In 2010, the United Nations General Assembly proclaimed 24 March as the “International Day for the Right to the Truth Concerning Gross Human Rights Violations and for the Dignity of Victims” in recognition of the role of Archbishop Romero in defence of human rights.
Latin American church groups often proclaim Romero an unofficial patron saint of the Americas and El Salvador; Catholics in El Salvador often refer to him as “San Romero”, as well as “Monseñor Romero”.
Romero is also honored by the Church of England and Anglican Communion through the Calendar in Common Worship, as well as in at least one Lutheran liturgical calendar.
Archbishop Romero is also one of the ten 20th-century martyrs depicted in statues above the Great West Door of Westminster Abbey in London. In 2008, Europe-based magazine A Different View included Romero among its 15 Champions of World Democracy.
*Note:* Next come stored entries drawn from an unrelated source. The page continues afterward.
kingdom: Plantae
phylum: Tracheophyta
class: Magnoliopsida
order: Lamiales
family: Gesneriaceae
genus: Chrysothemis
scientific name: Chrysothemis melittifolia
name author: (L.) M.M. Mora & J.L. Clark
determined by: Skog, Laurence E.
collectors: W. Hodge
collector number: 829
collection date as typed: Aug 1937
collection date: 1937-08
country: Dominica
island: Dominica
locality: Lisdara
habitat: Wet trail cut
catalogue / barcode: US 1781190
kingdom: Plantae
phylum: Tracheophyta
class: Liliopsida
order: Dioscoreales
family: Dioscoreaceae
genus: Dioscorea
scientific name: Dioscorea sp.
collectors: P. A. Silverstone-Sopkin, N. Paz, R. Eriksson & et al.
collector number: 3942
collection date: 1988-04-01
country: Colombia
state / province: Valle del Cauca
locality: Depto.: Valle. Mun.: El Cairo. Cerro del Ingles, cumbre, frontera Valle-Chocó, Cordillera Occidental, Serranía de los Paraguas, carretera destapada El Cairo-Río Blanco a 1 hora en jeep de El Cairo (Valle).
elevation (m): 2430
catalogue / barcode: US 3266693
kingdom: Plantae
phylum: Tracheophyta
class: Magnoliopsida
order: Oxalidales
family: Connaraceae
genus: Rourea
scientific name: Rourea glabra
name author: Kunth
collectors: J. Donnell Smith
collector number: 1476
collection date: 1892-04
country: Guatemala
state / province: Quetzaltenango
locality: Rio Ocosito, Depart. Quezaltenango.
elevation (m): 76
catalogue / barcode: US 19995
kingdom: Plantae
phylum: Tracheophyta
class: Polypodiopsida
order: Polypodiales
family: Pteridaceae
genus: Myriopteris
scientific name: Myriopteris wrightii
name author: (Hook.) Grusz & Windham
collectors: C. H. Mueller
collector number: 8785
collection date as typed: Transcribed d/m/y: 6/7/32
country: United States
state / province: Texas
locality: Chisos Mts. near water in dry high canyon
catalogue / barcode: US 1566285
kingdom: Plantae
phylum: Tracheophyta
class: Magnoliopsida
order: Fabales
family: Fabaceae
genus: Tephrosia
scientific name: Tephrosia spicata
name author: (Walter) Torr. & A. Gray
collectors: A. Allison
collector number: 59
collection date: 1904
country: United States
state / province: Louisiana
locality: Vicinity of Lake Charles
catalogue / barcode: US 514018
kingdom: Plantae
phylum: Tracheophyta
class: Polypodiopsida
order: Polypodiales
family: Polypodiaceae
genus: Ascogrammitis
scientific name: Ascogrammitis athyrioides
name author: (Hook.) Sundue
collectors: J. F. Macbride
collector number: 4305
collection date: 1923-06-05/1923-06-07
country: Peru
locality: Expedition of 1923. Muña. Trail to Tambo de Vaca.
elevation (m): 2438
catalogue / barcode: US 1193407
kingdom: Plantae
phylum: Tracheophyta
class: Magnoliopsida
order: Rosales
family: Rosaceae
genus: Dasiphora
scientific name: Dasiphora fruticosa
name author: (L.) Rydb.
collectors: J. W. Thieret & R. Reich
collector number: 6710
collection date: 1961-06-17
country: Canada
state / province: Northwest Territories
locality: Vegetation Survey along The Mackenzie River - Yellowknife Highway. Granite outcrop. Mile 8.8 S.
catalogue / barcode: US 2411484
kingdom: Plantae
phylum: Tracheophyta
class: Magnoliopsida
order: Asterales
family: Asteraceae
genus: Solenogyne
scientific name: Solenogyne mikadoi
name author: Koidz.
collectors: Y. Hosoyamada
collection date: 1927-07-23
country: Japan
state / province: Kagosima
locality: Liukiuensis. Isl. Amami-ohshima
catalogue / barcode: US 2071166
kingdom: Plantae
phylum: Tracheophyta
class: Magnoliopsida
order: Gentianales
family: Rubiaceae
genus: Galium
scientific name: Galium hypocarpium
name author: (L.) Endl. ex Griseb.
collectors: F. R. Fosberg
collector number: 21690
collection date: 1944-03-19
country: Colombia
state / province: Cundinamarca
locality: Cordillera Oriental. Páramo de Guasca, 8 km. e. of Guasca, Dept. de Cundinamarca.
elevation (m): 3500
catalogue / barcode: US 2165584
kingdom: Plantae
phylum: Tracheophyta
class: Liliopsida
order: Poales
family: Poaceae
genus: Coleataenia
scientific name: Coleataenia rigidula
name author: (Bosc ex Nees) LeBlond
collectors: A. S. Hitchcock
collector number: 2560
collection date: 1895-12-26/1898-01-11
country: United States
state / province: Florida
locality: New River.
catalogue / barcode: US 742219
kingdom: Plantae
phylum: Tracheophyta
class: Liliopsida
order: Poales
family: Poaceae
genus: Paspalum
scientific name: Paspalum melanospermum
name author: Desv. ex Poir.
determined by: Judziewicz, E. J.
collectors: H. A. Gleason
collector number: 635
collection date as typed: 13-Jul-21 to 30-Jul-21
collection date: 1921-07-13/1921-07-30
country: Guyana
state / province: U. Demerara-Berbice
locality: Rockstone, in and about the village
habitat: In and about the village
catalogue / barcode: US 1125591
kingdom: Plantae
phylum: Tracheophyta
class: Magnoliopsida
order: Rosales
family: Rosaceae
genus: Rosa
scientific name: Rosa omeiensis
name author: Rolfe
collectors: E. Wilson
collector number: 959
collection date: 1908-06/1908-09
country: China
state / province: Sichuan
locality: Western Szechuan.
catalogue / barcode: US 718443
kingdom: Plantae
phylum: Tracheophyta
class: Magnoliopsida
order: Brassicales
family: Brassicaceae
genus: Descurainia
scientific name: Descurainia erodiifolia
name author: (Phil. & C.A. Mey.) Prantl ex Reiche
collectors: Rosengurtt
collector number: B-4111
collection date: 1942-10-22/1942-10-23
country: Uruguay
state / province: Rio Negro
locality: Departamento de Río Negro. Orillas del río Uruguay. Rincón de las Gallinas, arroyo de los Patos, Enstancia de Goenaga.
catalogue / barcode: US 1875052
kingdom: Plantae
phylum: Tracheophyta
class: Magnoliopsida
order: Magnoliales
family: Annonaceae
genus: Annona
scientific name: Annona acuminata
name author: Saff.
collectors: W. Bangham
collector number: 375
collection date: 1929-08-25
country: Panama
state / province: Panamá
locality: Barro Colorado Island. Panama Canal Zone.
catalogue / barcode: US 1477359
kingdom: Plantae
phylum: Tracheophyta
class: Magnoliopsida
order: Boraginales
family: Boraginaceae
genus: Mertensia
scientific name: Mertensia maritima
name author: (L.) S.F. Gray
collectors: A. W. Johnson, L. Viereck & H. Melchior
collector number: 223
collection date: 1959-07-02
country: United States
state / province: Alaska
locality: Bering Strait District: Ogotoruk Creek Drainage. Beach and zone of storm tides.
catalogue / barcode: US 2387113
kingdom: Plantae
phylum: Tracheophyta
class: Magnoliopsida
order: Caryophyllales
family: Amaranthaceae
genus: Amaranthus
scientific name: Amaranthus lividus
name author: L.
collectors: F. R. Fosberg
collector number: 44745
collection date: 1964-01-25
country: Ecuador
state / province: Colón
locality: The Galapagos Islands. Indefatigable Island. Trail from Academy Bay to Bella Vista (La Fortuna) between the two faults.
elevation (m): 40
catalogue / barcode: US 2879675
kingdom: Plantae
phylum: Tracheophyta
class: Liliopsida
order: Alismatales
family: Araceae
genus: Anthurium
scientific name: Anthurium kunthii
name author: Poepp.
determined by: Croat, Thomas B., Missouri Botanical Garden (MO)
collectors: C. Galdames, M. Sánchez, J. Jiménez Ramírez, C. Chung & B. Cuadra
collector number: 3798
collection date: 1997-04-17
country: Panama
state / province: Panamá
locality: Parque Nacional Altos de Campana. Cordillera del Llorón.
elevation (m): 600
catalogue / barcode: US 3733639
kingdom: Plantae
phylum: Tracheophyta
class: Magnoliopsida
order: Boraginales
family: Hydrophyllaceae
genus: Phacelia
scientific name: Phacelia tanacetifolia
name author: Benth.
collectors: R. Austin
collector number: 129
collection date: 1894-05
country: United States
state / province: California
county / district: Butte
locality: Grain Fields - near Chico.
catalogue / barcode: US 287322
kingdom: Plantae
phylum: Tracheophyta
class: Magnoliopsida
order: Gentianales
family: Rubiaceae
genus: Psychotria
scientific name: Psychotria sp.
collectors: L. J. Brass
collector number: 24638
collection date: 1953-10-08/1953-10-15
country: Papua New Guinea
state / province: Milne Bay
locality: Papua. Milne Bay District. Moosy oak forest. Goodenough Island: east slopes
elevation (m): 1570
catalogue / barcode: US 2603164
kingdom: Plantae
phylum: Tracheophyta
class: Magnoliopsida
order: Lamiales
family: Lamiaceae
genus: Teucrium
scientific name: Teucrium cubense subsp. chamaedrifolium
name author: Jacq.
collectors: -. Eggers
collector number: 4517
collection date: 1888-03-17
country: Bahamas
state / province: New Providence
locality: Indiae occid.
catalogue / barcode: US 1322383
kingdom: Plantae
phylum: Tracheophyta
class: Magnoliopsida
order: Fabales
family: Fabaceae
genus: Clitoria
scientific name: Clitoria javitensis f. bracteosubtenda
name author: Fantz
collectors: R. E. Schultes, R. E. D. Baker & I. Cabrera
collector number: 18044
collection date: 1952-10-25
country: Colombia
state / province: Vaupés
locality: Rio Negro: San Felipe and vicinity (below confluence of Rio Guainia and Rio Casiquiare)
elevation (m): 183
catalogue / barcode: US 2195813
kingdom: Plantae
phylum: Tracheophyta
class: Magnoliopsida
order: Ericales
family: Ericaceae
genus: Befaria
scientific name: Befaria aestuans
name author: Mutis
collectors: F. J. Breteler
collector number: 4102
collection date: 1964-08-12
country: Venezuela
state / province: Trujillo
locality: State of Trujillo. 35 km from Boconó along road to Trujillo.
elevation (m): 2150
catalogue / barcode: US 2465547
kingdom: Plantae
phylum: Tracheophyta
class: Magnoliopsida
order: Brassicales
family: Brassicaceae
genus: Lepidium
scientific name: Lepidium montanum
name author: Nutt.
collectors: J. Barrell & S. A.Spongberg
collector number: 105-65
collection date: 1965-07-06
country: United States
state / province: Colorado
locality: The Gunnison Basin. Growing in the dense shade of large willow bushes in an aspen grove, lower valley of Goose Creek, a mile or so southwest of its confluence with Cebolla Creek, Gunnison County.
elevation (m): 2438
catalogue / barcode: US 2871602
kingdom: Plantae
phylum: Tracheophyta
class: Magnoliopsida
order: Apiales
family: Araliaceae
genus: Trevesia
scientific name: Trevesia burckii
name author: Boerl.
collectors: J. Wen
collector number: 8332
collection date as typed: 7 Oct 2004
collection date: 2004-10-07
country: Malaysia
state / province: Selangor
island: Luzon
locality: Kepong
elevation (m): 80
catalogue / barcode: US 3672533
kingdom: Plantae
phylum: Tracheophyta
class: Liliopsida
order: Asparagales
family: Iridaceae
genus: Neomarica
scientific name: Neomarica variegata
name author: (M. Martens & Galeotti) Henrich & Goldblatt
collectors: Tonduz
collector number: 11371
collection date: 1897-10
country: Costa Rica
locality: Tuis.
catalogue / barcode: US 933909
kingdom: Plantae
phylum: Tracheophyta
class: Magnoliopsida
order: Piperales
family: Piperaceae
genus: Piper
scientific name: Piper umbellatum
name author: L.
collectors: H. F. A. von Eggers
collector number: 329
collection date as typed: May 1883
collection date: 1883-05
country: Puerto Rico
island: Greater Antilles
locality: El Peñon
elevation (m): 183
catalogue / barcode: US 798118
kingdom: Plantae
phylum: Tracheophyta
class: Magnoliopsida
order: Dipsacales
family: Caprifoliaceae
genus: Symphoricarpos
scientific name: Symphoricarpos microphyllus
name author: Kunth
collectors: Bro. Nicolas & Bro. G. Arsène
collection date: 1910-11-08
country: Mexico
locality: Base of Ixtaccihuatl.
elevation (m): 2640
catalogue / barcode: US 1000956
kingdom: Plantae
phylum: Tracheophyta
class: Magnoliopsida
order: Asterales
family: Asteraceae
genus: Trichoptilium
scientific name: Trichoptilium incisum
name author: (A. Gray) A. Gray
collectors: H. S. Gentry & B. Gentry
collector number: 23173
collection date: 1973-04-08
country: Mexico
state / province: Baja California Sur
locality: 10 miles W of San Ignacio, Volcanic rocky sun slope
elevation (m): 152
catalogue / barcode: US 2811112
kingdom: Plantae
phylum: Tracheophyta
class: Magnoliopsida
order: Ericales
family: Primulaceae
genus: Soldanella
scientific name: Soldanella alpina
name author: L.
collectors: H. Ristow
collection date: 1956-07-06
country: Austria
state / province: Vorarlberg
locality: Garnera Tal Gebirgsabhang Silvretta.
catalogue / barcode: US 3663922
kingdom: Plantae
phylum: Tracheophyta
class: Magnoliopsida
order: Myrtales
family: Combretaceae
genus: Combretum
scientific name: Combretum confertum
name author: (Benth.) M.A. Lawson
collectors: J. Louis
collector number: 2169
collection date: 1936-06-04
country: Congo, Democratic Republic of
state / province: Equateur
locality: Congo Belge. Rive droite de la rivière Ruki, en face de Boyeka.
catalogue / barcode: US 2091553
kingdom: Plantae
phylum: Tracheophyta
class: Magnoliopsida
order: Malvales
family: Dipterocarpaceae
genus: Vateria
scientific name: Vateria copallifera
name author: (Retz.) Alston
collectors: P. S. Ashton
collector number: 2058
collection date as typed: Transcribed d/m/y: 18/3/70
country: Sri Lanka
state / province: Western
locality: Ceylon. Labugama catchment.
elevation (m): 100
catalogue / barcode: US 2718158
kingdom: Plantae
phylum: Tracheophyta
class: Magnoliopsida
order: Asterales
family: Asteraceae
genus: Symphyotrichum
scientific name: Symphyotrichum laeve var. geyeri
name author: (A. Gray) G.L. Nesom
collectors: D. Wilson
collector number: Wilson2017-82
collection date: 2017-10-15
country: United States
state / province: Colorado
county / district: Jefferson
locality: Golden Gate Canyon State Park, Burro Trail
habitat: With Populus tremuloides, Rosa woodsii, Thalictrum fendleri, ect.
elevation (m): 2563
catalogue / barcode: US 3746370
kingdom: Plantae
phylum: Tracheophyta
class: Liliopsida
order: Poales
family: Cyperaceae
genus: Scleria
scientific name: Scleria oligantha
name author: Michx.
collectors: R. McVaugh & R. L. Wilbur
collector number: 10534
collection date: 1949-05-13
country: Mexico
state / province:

In Nigeria, we dont want to get religious leaders to act their pact in social change. Yet we celebrate Archbishop Desmond Tutu, eulogise Rev. Dr. Martin Luther King, venerate The Dalai Lama, Archbishop Sin was a constant throne in the flesh of Ferdinand and Imelda Marcos of Philippines, we hailed such intervention. But whenever any Nigerian clergy makes a pronouncement deemed political, we attack his/her person, especially when such is not in “our political interest”..
With the power religious leaders wield in Nigeria, the easiest way to turn things around in this country will be through the involvement of religious leaders. Instead of shutting them off, we should encourage them to engage with power, speak truth to power and challenge power.
Religious leaders have a very important role to play in getting Nigeria to turn the corner.